Over the last couple of months I've been reflecting about some aspects of being an academic physicist, particularly what skills are important and what aspects of the job are never explicitly taught.  The training system that has evolved in the post-WWII US research universities is one that, when it works well, instills critical thinking, experimental or calculational design, and a large amount of (often rather narrow) scientific expertise.  Ancillary to this, doctoral students often (but not always) get indirect training in written and oral communications through the various papers and theses they write and the presentations that are made at conferences and dissertation defenses.  Often students gain some teaching experience, though many times this is in the form of the kind of TA work (running a lab section, grading problem sets) that is a far cry from actually planning out and lecturing a course.  Sometimes in the course of graduate or postdoctoral work, scholars are taught a bit about mentoring of younger students, but this is almost entirely informal.

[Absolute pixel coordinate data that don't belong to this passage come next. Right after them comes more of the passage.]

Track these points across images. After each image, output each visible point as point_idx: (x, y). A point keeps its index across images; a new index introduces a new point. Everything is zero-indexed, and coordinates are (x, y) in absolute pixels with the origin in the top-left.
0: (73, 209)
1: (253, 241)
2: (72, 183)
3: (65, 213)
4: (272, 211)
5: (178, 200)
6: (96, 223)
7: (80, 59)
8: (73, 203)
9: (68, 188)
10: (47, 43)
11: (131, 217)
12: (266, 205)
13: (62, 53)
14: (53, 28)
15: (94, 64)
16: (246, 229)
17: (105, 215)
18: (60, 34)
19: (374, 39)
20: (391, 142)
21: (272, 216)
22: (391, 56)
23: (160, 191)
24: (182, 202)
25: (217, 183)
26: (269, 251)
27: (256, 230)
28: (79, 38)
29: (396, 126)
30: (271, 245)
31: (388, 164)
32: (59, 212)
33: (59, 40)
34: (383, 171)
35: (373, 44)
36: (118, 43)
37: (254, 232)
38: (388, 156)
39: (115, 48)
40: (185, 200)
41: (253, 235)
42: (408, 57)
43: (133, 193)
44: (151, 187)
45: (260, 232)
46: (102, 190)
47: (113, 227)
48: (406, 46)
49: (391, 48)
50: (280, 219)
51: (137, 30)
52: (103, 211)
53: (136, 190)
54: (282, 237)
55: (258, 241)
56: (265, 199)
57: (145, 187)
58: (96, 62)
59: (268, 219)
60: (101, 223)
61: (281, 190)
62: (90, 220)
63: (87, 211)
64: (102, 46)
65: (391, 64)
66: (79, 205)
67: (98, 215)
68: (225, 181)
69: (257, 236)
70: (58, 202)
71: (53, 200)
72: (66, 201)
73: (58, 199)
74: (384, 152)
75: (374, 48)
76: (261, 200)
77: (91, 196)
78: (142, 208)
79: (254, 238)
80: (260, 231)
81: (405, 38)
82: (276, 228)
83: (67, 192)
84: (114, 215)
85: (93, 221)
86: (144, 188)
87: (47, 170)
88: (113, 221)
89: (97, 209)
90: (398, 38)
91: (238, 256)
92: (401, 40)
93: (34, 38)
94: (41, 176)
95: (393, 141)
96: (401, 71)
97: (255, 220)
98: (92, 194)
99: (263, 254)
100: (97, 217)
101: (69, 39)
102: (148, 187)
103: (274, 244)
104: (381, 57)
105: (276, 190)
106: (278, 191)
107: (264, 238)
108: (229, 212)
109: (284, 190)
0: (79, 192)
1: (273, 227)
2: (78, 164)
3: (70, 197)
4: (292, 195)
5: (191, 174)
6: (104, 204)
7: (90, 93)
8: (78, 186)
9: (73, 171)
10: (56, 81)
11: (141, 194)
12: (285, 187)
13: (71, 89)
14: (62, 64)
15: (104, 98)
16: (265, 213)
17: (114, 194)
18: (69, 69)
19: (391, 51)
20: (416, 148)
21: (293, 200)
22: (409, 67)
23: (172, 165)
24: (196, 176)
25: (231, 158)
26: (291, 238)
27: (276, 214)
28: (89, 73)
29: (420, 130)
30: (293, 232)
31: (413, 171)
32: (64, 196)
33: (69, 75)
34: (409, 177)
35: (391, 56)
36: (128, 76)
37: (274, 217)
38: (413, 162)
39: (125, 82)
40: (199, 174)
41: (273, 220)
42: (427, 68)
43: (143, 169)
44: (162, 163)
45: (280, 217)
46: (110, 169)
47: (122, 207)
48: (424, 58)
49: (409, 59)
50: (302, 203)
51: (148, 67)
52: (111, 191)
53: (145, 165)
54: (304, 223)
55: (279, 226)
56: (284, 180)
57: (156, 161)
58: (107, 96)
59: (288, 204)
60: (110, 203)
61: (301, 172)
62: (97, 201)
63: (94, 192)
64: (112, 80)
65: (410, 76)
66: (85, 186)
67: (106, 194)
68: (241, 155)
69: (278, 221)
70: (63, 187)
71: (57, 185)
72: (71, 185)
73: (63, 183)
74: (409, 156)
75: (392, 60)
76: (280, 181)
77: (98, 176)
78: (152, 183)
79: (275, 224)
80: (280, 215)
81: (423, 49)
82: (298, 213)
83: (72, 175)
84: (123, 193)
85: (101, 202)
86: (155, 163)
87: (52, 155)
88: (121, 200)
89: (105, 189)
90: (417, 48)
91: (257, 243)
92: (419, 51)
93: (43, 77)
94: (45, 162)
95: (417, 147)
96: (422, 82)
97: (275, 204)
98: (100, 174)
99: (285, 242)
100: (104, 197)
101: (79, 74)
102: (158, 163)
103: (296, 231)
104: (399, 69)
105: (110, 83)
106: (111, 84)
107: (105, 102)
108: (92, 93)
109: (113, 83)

However, there are many critical skills (relevant to eventual careers in both academia and industry) that get by-passed.   I'm not sure how you would actually teach these things in practice, and setting up courses to do so would widely be viewed as a waste of student time.  Still, it's interesting how much of being a good faculty member (or valued employee with managerial responsibilities) is never taught; it's just assumed that you pick this stuff up along the way somehow, or you are innately skilled.  Examples:
• Managing students.  This includes: motivating students; determining what level of guidance is best suited to a particular student to instill independence and creativity yet avoid either aimless floundering or complete micromanagement; how to deal with personal, physical health or mental health problems; how to assess whether a student really has strong potential or an affinity for a particular project or set of skills.
• Managing money.  No one ever tells you how to run a research group's finances.  No one ever explicitly sits you down and explains how the university's finances really work, what indirect costs really mean, how to deal with unanticipated financial issues, how to write a budget justification, how to stretch money as far as possible, how to negotiate with vendors, how the university accounting system works, how much responsibility to delegate to students/postdocs, how you may interact with the office of research accounting, how to do effort reporting.
• Working with colleagues within the department and the university.  (actually, my department does a decent job at this through faculty mentoring, but most of that was put in place after I had been promoted already.)  How does university decision making work, what can the chair do, what do the deans do, what does the provost do.  Why are there so many university committees?  Do any of them do anything useful?  Are they just a refuge for people with too much free time, who like to argue for hours about whether "could" or "should" is the appropriate language for a policy?
• Writing.  The only way people learn to write all of the really critical documents (papers, grant proposals, white papers, little blurbs for the department web page, group websites, etc.) is by doing.
• Teaching.  At the modern research university, there is an assumption that you can pick up teaching.  This is widely considered insulting by serious education professionals, though there is truth to it - most people who are highly successful, communicative, organized scientists tend to be pretty good in the classroom, since good teaching requires good communications and organization capabilities (though also considerably more).
• Time management.  No one teaches you how to budget your time, but if you can't do it reasonably well, you're really in trouble.  (For example, I should be writing three other things right now....)
Thoughts?  Anyone have any other examples of things we're expected to know but are never taught?  Suggested solutions to this problem?